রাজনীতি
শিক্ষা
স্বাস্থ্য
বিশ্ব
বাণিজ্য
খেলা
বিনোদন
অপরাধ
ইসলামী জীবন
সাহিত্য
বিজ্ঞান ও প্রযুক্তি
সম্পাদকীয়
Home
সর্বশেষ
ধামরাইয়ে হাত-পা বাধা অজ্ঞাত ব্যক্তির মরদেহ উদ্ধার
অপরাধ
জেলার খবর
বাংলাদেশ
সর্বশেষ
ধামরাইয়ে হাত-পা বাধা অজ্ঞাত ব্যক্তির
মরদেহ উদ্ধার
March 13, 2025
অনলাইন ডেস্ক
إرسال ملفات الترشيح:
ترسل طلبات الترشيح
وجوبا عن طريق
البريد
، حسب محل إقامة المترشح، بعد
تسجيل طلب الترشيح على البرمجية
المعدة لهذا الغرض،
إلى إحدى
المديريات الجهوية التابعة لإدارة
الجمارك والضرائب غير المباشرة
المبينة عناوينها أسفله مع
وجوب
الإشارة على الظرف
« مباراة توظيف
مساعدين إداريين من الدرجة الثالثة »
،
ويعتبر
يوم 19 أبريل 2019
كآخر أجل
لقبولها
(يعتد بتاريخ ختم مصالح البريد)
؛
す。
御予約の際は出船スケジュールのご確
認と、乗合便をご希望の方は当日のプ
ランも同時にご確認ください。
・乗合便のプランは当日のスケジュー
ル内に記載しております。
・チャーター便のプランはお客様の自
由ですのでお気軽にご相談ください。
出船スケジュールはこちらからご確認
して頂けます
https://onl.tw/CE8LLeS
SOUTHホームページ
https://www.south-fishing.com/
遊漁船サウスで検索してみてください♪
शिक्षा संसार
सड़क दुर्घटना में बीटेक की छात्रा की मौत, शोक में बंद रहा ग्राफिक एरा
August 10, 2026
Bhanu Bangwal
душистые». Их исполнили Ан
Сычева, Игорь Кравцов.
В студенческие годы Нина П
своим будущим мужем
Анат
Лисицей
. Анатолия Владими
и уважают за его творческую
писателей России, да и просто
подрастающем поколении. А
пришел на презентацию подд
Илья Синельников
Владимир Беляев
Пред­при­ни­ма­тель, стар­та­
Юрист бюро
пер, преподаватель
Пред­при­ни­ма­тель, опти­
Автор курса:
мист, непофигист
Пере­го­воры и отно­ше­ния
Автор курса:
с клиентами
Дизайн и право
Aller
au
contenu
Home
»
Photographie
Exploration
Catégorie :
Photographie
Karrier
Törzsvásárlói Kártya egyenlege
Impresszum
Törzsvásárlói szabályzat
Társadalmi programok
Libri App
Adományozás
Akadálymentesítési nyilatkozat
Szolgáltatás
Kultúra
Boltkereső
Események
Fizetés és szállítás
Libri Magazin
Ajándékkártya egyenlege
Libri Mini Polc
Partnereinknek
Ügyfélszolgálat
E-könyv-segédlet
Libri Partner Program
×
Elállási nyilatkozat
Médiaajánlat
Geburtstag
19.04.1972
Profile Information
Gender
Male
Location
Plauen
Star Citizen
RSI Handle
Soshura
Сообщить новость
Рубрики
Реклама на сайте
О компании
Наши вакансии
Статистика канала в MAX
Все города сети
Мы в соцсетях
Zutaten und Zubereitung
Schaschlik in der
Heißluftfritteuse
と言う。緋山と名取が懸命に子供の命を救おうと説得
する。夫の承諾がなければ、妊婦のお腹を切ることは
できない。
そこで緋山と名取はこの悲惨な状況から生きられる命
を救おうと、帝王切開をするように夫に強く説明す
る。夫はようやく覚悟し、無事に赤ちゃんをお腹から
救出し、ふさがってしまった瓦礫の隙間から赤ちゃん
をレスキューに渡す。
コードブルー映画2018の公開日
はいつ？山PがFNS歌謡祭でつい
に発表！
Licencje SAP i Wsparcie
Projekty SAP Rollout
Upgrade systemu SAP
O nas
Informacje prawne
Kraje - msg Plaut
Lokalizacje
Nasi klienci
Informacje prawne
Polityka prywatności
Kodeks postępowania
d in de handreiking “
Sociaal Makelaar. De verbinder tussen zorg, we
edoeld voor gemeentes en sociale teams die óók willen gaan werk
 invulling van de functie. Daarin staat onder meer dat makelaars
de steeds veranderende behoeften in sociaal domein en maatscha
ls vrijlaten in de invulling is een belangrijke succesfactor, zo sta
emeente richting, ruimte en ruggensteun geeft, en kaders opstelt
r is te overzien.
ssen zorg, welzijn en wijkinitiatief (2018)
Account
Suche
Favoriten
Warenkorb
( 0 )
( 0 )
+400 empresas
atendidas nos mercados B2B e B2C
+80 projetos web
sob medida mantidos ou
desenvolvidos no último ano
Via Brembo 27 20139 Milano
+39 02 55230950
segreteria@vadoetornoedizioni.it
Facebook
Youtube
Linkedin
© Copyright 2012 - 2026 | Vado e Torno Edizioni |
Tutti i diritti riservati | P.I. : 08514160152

■ Assigned task: Every record should be printed again exactly as it reads.

■ Task answer:
রাজনীতি
শিক্ষা
স্বাস্থ্য
বিশ্ব
বাণিজ্য
খেলা
বিনোদন
অপরাধ
ইসলামী জীবন
সাহিত্য
বিজ্ঞান ও প্রযুক্তি
সম্পাদকীয়
Home
সর্বশেষ
ধামরাইয়ে হাত-পা বাধা অজ্ঞাত ব্যক্তির মরদেহ উদ্ধার
অপরাধ
জেলার খবর
বাংলাদেশ
সর্বশেষ
ধামরাইয়ে হাত-পা বাধা অজ্ঞাত ব্যক্তির
মরদেহ উদ্ধার
March 13, 2025
অনলাইন ডেস্ক
إرسال ملفات الترشيح:
ترسل طلبات الترشيح
وجوبا عن طريق
البريد
، حسب محل إقامة المترشح، بعد
تسجيل طلب الترشيح على البرمجية
المعدة لهذا الغرض،
إلى إحدى
المديريات الجهوية التابعة لإدارة
الجمارك والضرائب غير المباشرة
المبينة عناوينها أسفله مع
وجوب
الإشارة على الظرف
« مباراة توظيف
مساعدين إداريين من الدرجة الثالثة »
،
ويعتبر
يوم 19 أبريل 2019
كآخر أجل
لقبولها
(يعتد بتاريخ ختم مصالح البريد)
؛
す。
御予約の際は出船スケジュールのご確
認と、乗合便をご希望の方は当日のプ
ランも同時にご確認ください。
・乗合便のプランは当日のスケジュー
ル内に記載しております。
・チャーター便のプランはお客様の自
由ですのでお気軽にご相談ください。
出船スケジュールはこちらからご確認
して頂けます
https://onl.tw/CE8LLeS
SOUTHホームページ
https://www.south-fishing.com/
遊漁船サウスで検索してみてください♪
शिक्षा संसार
सड़क दुर्घटना में बीटेक की छात्रा की मौत, शोक में बंद रहा ग्राफिक एरा
August 10, 2026
Bhanu Bangwal
душистые». Их исполнили Ан
Сычева, Игорь Кравцов.
В студенческие годы Нина П
своим будущим мужем
Анат
Лисицей
. Анатолия Владими
и уважают за его творческую
писателей России, да и просто
подрастающем поколении. А
пришел на презентацию подд
Илья Синельников
Владимир Беляев
Пред­при­ни­ма­тель, стар­та­
Юрист бюро
пер, преподаватель
Пред­при­ни­ма­тель, опти­
Автор курса:
мист, непофигист
Пере­го­воры и отно­ше­ния
Автор курса:
с клиентами
Дизайн и право
Aller
au
contenu
Home
»
Photographie
Exploration
Catégorie :
Photographie
Karrier
Törzsvásárlói Kártya egyenlege
Impresszum
Törzsvásárlói szabályzat
Társadalmi programok
Libri App
Adományozás
Akadálymentesítési nyilatkozat
Szolgáltatás
Kultúra
Boltkereső
Események
Fizetés és szállítás
Libri Magazin
Ajándékkártya egyenlege
Libri Mini Polc
Partnereinknek
Ügyfélszolgálat
E-könyv-segédlet
Libri Partner Program
×
Elállási nyilatkozat
Médiaajánlat
Geburtstag
19.04.1972
Profile Information
Gender
Male
Location
Plauen
Star Citizen
RSI Handle
Soshura
Сообщить новость
Рубрики
Реклама на сайте
О компании
Наши вакансии
Статистика канала в MAX
Все города сети
Мы в соцсетях
Zutaten und Zubereitung
Schaschlik in der
Heißluftfritteuse
と言う。緋山と名取が懸命に子供の命を救おうと説得
する。夫の承諾がなければ、妊婦のお腹を切ることは
できない。
そこで緋山と名取はこの悲惨な状況から生きられる命
を救おうと、帝王切開をするように夫に強く説明す
る。夫はようやく覚悟し、無事に赤ちゃんをお腹から
救出し、ふさがってしまった瓦礫の隙間から赤ちゃん
をレスキューに渡す。
コードブルー映画2018の公開日
はいつ？山PがFNS歌謡祭でつい
に発表！
Licencje SAP i Wsparcie
Projekty SAP Rollout
Upgrade systemu SAP
O nas
Informacje prawne
Kraje - msg Plaut
Lokalizacje
Nasi klienci
Informacje prawne
Polityka prywatności
Kodeks postępowania
d in de handreiking “
Sociaal Makelaar. De verbinder tussen zorg, we
edoeld voor gemeentes en sociale teams die óók willen gaan werk
 invulling van de functie. Daarin staat onder meer dat makelaars
de steeds veranderende behoeften in sociaal domein en maatscha
ls vrijlaten in de invulling is een belangrijke succesfactor, zo sta
emeente richting, ruimte en ruggensteun geeft, en kaders opstelt
r is te overzien.
ssen zorg, welzijn en wijkinitiatief (2018)
Account
Suche
Favoriten
Warenkorb
( 0 )
( 0 )
+400 empresas
atendidas nos mercados B2B e B2C
+80 projetos web
sob medida mantidos ou
desenvolvidos no último ano
Via Brembo 27 20139 Milano
+39 02 55230950
segreteria@vadoetornoedizioni.it
Facebook
Youtube
Linkedin
© Copyright 2012 - 2026 | Vado e Torno Edizioni |
Tutti i diritti riservati | P.I. : 08514160152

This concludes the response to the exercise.